> **QUOTED PASSAGE**
•••••

## Colour naming experiment, part 2

A couple of months ago I wrote about a colour naming experiment that I was planning to perform with the students in the Science Club that I volunteer to teach at a local primary school. You may want to go back and review that post, as today I’m going to talk about the results of the experiment.

I go back to teach the Science Club again next Monday, so it was time to sit down and analyse the results. I went through the answer sheets that the children filled (there were 12 of them, one of the students was sick that day) in and typed the names of each colour from each child into a spreadsheet. I thought it could accumulate the totals and make pie charts for me, but I discovered that I needed to manipulate the data first using a COUNT() function or something. While pondering whether to do this or to export all the data to CSV and write a Python program to do the gruntwork, one of my friends pointed me at this pertinent xkcd comic.

That inspired me to do all the processing in Python, and I discovered to my pleasant surprise that my machine already had the matplotlib library installed, so I could produce pie charts directly from Python. (Without sucking the munged data back into a spreadsheet again to to the graphs as I feared I might have to do.) Anyway, long story short, here are the results (click the image for a huge readable version):

[I should point out that of course the colours in this image as displayed on your computer screen are not exactly the same as the colours printed on the paint sample charts that I assembled and gave to the children, because of the vagaries of colour calibration of monitors and the limited colour gamut of the graphic file format. Consider them only an approximation of what the children actually saw.]

That’s a lot to digest. Here are some highlights:

Firstly, here are the colours for which the largest number of people agreed on the name:

Out of 12 people, three colours had 7 of them agree on what the colour should be called, and one colour had 6 people agree. There was no colour in the entire sample for which a 2/3 majority agreed on the name, let alone anything approaching unanimity. 31 of the 35 colours sampled had less than half the people agree on the name of the colour.

•••••

> **TASK GOAL**
In the color naming experiment post, which library already installed on the machine made it possible to produce pie charts directly from Python?

•••••

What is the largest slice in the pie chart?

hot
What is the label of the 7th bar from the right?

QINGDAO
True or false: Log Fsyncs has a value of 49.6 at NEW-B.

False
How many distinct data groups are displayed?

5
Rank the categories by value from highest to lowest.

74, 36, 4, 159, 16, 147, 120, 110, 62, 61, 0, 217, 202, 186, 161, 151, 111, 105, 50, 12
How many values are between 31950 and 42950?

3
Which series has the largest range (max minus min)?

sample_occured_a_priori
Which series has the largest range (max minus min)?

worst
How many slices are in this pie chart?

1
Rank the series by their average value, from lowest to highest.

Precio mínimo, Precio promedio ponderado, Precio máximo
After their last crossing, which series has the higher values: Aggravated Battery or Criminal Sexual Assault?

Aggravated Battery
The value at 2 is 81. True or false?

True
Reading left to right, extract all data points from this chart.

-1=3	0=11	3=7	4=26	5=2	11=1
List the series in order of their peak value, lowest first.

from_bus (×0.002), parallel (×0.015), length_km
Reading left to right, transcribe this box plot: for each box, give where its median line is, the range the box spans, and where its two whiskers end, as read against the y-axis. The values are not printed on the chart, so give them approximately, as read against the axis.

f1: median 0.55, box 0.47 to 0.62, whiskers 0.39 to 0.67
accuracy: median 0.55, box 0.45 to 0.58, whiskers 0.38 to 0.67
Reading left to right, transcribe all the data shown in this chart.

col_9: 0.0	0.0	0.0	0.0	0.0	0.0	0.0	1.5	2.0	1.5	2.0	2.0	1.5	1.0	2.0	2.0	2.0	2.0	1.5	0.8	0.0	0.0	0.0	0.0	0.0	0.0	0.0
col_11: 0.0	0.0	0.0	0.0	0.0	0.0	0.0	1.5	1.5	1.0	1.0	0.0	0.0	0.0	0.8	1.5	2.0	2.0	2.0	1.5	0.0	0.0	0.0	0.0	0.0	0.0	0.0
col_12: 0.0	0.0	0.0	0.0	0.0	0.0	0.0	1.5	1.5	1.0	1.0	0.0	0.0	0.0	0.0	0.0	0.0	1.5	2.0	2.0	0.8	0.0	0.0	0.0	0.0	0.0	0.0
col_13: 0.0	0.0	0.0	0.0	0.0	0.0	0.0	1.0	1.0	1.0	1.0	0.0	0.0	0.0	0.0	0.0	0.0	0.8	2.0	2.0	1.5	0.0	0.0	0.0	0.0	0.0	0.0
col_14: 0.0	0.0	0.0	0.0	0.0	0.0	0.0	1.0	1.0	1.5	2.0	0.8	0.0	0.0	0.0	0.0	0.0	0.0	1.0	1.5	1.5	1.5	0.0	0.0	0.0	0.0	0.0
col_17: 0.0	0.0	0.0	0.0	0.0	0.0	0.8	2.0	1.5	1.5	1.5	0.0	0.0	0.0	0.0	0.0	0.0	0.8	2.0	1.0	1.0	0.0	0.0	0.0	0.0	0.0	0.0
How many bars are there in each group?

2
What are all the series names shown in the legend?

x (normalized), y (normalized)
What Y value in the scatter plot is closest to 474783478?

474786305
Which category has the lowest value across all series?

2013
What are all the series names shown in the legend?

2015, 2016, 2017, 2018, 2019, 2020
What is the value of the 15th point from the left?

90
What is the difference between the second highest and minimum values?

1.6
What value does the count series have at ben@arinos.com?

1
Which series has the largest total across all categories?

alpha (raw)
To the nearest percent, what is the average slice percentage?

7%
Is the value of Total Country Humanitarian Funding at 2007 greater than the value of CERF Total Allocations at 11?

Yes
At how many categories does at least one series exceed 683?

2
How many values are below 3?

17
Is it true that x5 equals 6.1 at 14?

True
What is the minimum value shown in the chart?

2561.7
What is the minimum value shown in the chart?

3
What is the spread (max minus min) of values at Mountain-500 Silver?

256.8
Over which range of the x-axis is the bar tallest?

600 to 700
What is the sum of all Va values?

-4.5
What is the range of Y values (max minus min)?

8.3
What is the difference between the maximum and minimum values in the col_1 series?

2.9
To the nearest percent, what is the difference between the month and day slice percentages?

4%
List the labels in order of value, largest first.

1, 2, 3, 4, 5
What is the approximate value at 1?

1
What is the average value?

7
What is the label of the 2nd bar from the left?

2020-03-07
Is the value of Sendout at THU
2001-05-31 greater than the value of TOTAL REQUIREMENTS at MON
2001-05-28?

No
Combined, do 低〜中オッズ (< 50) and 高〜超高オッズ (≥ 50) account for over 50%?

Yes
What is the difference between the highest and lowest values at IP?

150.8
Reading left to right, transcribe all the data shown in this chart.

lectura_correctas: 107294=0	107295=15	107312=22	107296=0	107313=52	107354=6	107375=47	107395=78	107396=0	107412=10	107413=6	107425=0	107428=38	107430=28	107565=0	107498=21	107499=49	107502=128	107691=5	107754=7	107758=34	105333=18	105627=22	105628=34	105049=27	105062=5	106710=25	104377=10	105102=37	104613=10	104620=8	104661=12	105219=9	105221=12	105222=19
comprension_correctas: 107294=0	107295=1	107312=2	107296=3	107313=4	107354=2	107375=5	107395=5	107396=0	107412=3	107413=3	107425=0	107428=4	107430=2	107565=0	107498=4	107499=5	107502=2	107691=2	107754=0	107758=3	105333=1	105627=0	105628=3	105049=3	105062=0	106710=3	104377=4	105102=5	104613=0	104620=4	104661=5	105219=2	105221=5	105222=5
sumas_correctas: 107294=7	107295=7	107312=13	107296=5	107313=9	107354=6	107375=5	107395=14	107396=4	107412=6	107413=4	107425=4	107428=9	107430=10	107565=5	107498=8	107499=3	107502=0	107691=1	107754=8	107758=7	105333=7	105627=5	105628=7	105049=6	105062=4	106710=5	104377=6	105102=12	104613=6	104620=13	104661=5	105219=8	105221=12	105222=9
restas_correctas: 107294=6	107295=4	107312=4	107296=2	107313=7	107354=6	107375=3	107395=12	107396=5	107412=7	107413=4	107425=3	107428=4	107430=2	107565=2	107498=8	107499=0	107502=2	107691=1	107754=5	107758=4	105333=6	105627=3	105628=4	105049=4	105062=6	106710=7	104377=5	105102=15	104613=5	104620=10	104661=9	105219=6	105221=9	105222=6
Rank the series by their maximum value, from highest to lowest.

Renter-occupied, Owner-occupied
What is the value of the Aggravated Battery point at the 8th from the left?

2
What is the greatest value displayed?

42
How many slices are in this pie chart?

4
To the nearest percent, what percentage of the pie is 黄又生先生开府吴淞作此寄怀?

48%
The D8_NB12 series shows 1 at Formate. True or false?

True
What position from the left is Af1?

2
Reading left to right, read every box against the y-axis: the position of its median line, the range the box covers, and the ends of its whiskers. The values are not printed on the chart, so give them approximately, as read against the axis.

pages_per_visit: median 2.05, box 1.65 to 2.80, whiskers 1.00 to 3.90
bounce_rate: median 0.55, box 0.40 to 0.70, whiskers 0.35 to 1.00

•••••

> **COMPLETED EXERCISE**
matplotlib